The iPhone users’ Jan. 23 cert petition said there are major inconsistencies among the appellate courts over whether certain FCC guidelines “impliedly preempt state-law claims about cellphone safety,” and the Supreme Court has a “golden opportunity” to bring uniformity to the decision-making (see 2301270065). Their petition seeks a reversal of the 9th U.S. Circuit Court of Appeals Aug. 26 opinion affirming the district court’s summary judgment for Apple, based on federal law preemption of the state-law claims. Apple's SCOTUS responding brief is due April 14 (see 2303020033).
Berkeley litigated for five years to defend an ordinance requiring cellphone retailers to give customers a single-page notice about wireless RF exposure that tracked the information the FCC “had long required manufacturers to provide consumers,” said the city. CTIA challenged the ordinance on grounds it was preempted under federal law and invalid under the First Amendment 's free speech clause, it said.
Uncertainty about “the preemptive reach” of FCC regulations forced the city “to bear the costs of defending its regulation for many years,” said Berkeley. Cities like Berkeley don’t have “litigation budgets of the size of national trade organizations like CTIA,” it said. Uncertainty “in the scope of FCC preemption” can chill cities “from exercising the sovereign authority preserved to the states and localities by our federalist structure,” it said.
An FCC general counsel letter asserting “authority to preempt state and local law” was all a lower court needed to decide federal law could “supplant local and historic police power over health and safety,” said Berkeley. “The absurdity of that outcome and the history of that case demonstrate the damage that the uncertainty around FCC preemption law is doing to federalism on the ground,” it said.
It’s “essential” that SCOTUS “clarify the preemption standards” for FCC action, said the city. “As it stands, state and local governments across the country are at the mercy of the slightest whiff of agency consideration, as stated by nothing more than a letter from an agency general counsel,” it said. “Certainly, if the values of federalism are to survive, something more is required to preempt the historic authority of state and local governments.”
There are “two clear lines of authority” interpreting the preemptive power of the FCC, said the city. In the case involving the iPhone users, the 9th Circuit “applied a standard that turns federalism on its head,” it said.
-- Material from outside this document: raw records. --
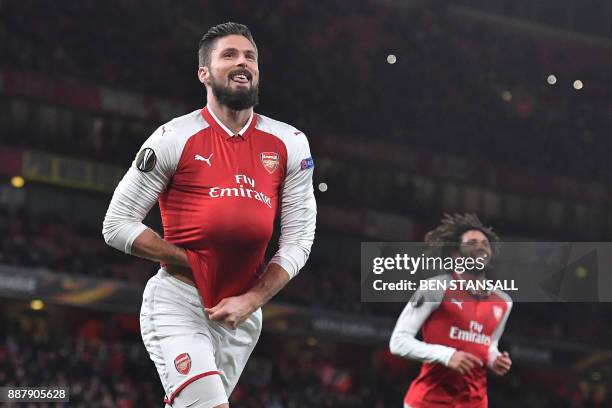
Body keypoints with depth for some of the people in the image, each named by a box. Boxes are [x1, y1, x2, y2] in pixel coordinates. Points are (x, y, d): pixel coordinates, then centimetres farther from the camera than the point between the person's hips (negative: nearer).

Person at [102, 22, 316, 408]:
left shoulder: (290, 144, 5)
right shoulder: (175, 139, -4)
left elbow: (298, 239, 6)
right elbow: (118, 225, -2)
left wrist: (251, 300, -7)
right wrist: (191, 262, -9)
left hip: (243, 311, 4)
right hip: (177, 303, -4)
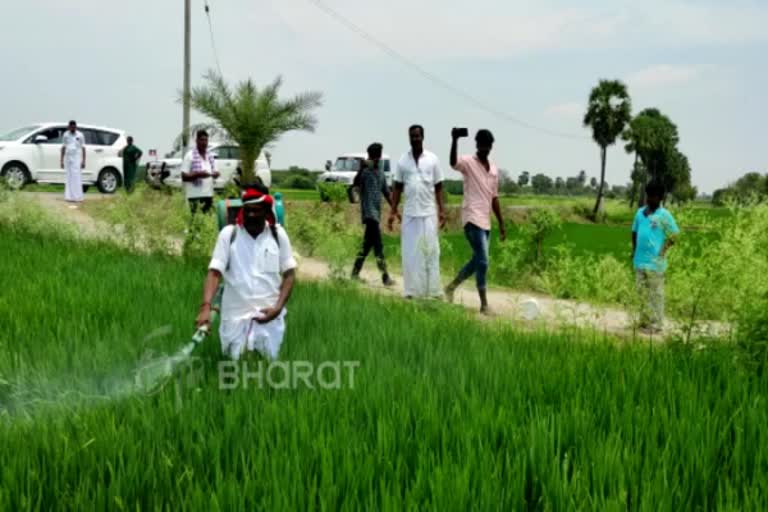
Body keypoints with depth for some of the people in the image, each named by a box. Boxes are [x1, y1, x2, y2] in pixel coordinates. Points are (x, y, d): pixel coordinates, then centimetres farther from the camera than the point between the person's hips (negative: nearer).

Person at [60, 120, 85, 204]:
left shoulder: (80, 135, 1)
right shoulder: (65, 135, 8)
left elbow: (83, 148, 1)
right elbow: (63, 148, 12)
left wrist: (83, 161, -4)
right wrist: (62, 160, 8)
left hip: (77, 158, -3)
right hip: (68, 158, 3)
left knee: (77, 178, -7)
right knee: (69, 178, 2)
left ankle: (78, 197, -5)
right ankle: (69, 197, 4)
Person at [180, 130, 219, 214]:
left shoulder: (210, 155, 15)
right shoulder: (190, 156, -5)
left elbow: (214, 172, 23)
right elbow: (184, 176, -9)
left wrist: (215, 174, -1)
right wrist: (198, 174, -24)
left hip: (209, 194, 7)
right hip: (195, 195, -6)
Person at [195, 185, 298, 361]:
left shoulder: (278, 234, 0)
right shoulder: (228, 234, -4)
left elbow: (289, 274, 3)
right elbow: (214, 272, -10)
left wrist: (278, 307, -10)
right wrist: (206, 307, -25)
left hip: (269, 315, 1)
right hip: (235, 315, -1)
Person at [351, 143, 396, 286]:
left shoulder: (381, 172, 15)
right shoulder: (365, 171, -8)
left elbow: (386, 192, 20)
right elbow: (355, 183, -28)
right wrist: (362, 168, -43)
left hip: (377, 212, 8)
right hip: (369, 212, -8)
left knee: (368, 244, 13)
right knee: (378, 245, -12)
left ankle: (355, 273, 22)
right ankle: (385, 277, -14)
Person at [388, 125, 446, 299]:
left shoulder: (432, 159, 4)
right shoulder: (403, 160, 7)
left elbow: (438, 187, 6)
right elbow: (398, 188, 10)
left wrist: (442, 210, -2)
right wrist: (393, 211, 4)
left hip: (428, 213, -1)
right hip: (409, 214, 1)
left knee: (430, 252, 0)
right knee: (410, 253, 2)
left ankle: (433, 290, 5)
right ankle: (412, 290, 7)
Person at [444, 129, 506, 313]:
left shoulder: (494, 168, 15)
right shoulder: (468, 162, -5)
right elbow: (453, 163, -30)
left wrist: (501, 224, 17)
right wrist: (455, 140, -44)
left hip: (485, 221, 8)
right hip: (472, 219, -8)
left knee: (477, 260, 14)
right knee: (483, 261, -11)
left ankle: (451, 287, 31)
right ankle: (484, 304, -6)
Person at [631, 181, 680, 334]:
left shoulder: (664, 215, -8)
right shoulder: (640, 212, 9)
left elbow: (673, 235, -6)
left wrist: (662, 252, -9)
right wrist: (634, 250, 12)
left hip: (655, 262, -6)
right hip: (640, 260, 6)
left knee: (655, 294, 0)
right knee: (642, 292, 13)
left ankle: (656, 324, 5)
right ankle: (644, 321, 24)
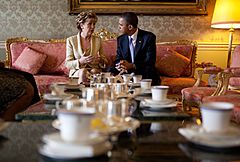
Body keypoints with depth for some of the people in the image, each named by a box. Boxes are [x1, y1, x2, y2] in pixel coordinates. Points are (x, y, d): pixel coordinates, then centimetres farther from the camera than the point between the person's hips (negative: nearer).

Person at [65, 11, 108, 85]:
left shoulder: (98, 40, 11)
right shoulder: (71, 40, 4)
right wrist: (80, 61, -19)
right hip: (77, 72, -1)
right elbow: (68, 64, -1)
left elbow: (105, 62, 14)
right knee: (83, 71, -34)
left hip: (95, 71, 2)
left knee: (94, 71, -32)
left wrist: (101, 60, -10)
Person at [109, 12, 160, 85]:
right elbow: (118, 60, 7)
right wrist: (120, 66, -19)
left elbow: (150, 61, -15)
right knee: (110, 72, -20)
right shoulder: (121, 39, 9)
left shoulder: (149, 37, -7)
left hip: (145, 75, -3)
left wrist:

SCOTUS should grant review and, at a minimum, “adopt a standard that requires a clear statement in a notice and comment proceeding before the FCC may assert any preemptive effect from its regulation,” it said.
In this case, said CHD and the other nonprofits, the FCC’s intention “to not preempt state tort, consumer and health and safety laws touching emissions from devices other than personal wireless facilities is clear.” The 9th Circuit’s “contrary opinion was erroneous and must be corrected,” they said.
The 9th Circuit wrongly concluded “the regulations in issue have all-encompassing preemptive effect as against injured mobile device users,” said the nonprofits. But the fact is the regulations “merely bind those regulatees who seek Commission action that might affect the environment before any agency action and then again when the agency decides whether to grant or withhold a license or equipment registration under its Title III authority,” they said.
There can be no claim the 1969 National Environmental Policy Act (NEPA) “provides any implied preemptive force,” said the nonprofits. The NEPA is “a purely procedural statute governing how federal agencies are to assess the environmental impact of agency actions,” they said. Rules governing the FCC’s implementation of NEPA “have no other purpose, objective or scope and are not impliedly preemptive,” they said.